Medical Billing & Coding
Medical billing and coding professionals keep records, calculate patient charges and review files. Duties include: reviewing records; calculating charges for a patient's procedure and service and preparing itemized statements and submitting claims to third party payers. Medical Coders are responsible for the collection of physician charges and patient data to ensure that claims are submitted to insurance carriers accurately and in the most efficient and expeditious manner. Additionally, Medical Coders determine codes for physician procedures and diagnosis - using ICD-10 and CPT-4 coding protocols - for third party billing purposes. This course offers the skills needed to solve insurance billing problems, how to manually file claims (using the CPT and ICD-10 manual), complete common insurance forms, trace delinquent claims (EOB's) and use generic forms (CMS 1500) to streamline billing procedures. The course covers the following areas: CPT (introduction, guidelines, evaluation and management), specialty fields (such as surgery, radiology and laboratory), ICD-10 (introduction and guidelines) and basic claims process for medical insurance and third party reimbursement. Students will learn how to find the service codes using coding manuals, (CPT & ICD-10). This program includes 80 hours of classroom lecture and CPR training. High school diploma or GED required.

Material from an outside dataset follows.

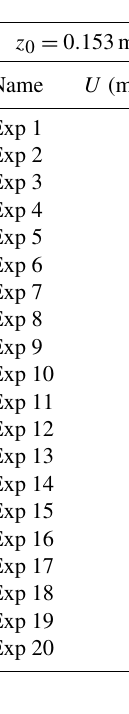
Table 1. List of numerical experiments with z 0 = 0 . 153mm for Exp (1–20) in wind tunnel experiments (Zhang and Shao, 2014) and z 0 = 0 . 76mm for Exp (21–35) in field observations (Bergametti et al., 2018) for the sand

NOTE: Certain National Medical Coding Certification exams are very complex and may require six months to two years of suggested practical coding experience prior to taking the exam or being recognized as a certified medical coding professional. After obtaining the suggested practical work experience, students who complete this course could be qualified to sit for the American Academy of Professional Coders (AAPC) - Certified Professional Coder Exam (CPC or CPC-H - Apprentice); the American Health Information Management Association (AHIMA) Certified Coding Associate (CCA) exam; and/or other National Certification Exams.